Fin dall’inizio della sua esperienza monastica, Enzo Bianchi ha coniugato la vita di preghiera e di lavoro in monastero con un’intensa attività di predicazione e di studio e ricerca biblico-teologica che l’ha portato a tenere lezioni, conferenze e corsi in Italia e all’estero (Canada, Giappone, Indonesia, Hong Kong, Bangladesh, Repubblica Democratica del Congo ex-Zaire, Ruanda, Burundi, Etiopia, Algeria, Egitto, Libano, Israele, Portogallo, Spagna, Francia, Belgio, Paesi Bassi, Svizzera, Germania, Ungheria, Romania, Grecia, Turchia), e a pubblicare un consistente numero di libri e di articoli su riviste specializzate, italiane ed estere (Collectanea Cisterciensia, Vie consacrée, La Vie Spirituelle, Cistercium, American Benedictine Review).
E’ opinionista e recensore per i quotidiani La Stampa e Avvenire, membro del comitato scientifico del mensile Luoghi dell’infinito, titolare di una rubrica fissa su Famiglia Cristiana, collaboratore e consulente per il programma “Uomini e profeti” di Radiotre.
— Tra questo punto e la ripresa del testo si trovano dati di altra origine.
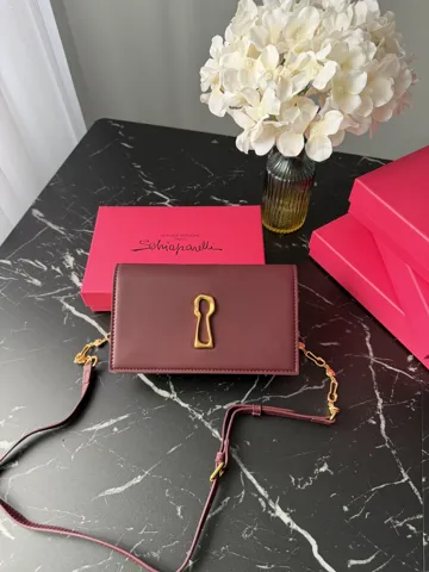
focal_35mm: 24
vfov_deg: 71.6
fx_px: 397
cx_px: 214
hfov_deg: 56.8
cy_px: 286
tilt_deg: -54.2
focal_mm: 6.76
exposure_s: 1/84
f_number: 1.78
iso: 200
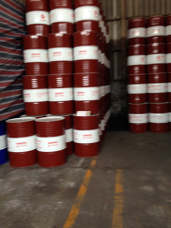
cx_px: 89
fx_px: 231
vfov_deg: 52.6
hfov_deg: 40.7
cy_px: 112
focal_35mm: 35
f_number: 2.4
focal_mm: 4.12
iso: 64
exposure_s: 1/20
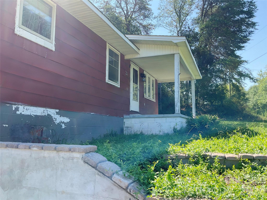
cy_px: 100
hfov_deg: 61.7
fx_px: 224
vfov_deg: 48.2
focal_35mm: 29
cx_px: 134
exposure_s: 1/556
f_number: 1.8
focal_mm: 3
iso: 16
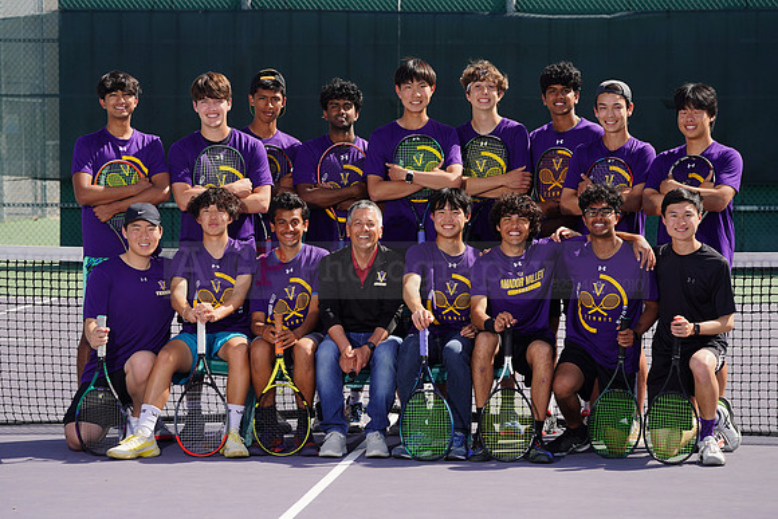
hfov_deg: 13.3
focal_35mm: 154
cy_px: 260
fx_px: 3329
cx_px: 389
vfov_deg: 8.9
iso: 100
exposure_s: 1/250
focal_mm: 154
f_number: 9
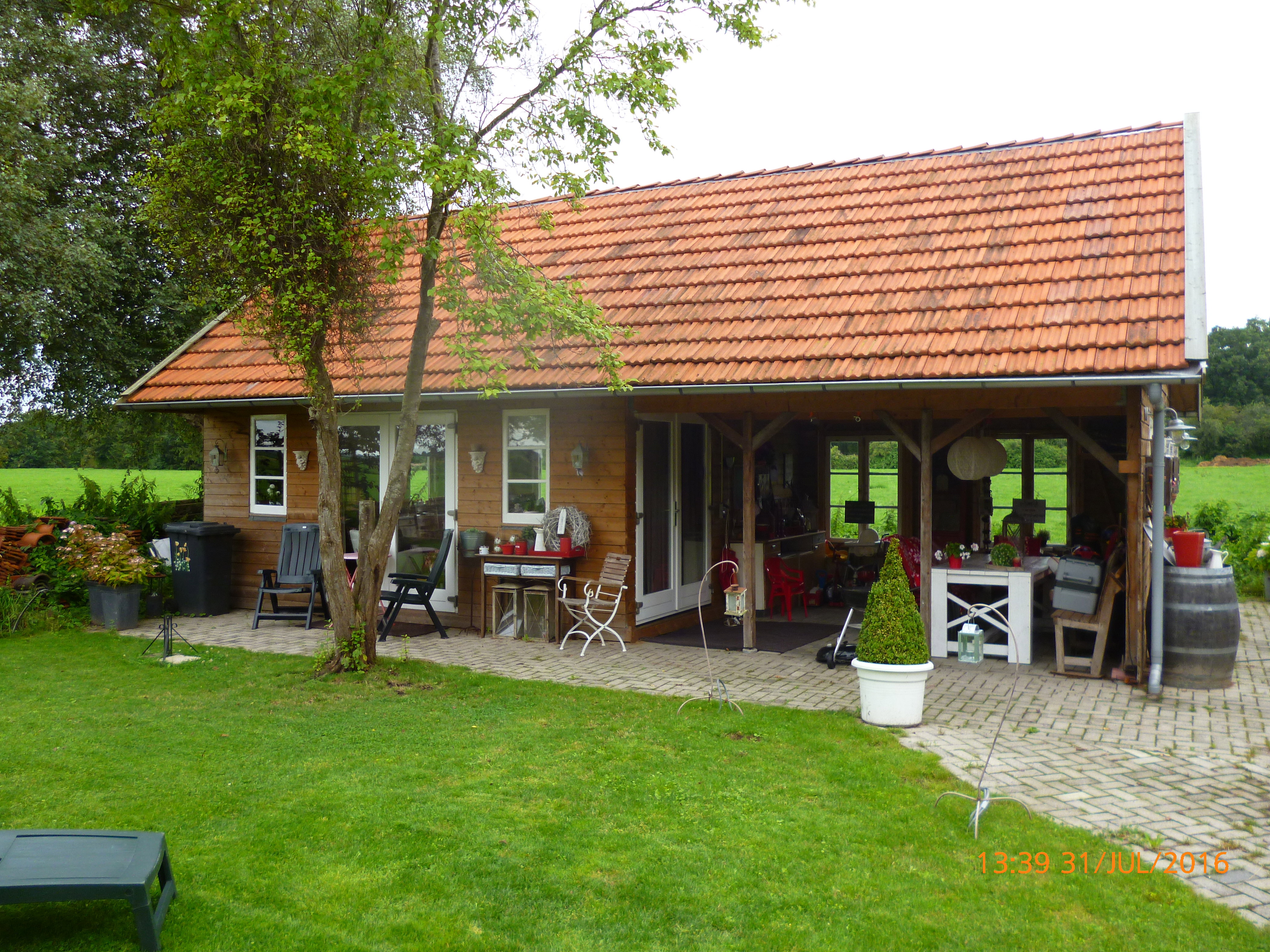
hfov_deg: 61.6
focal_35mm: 29
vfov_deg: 48.2
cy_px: 468
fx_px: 1064
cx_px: 656
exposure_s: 1/160
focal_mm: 5
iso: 100
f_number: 3.1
Fa inoltre parte della redazione della rivista teologica internazionale “Concilium” e della redazione della rivista biblica “Parola Spirito e Vita”, di cui è stato direttore fino al 2005.
Nel 2009 ha ricevuto il “Premio Cesare Pavese” e il “Premio Cesare Angelini” per il libro “Il pane di ieri”.
Ha partecipato come “esperto” nominato da Benedetto XVI ai Sinodi dei vescovi sulla “Parola di Dio” (ottobre 2008) e sulla “Nuova evangelizzazione per la trasmissione della fede cristiana” (ottobre 2012).
Il 22 luglio 2014 papa Francesco lo ha nominato Consultore del Pontificio Consiglio per la Promozione dell’Unità dei Cristiani.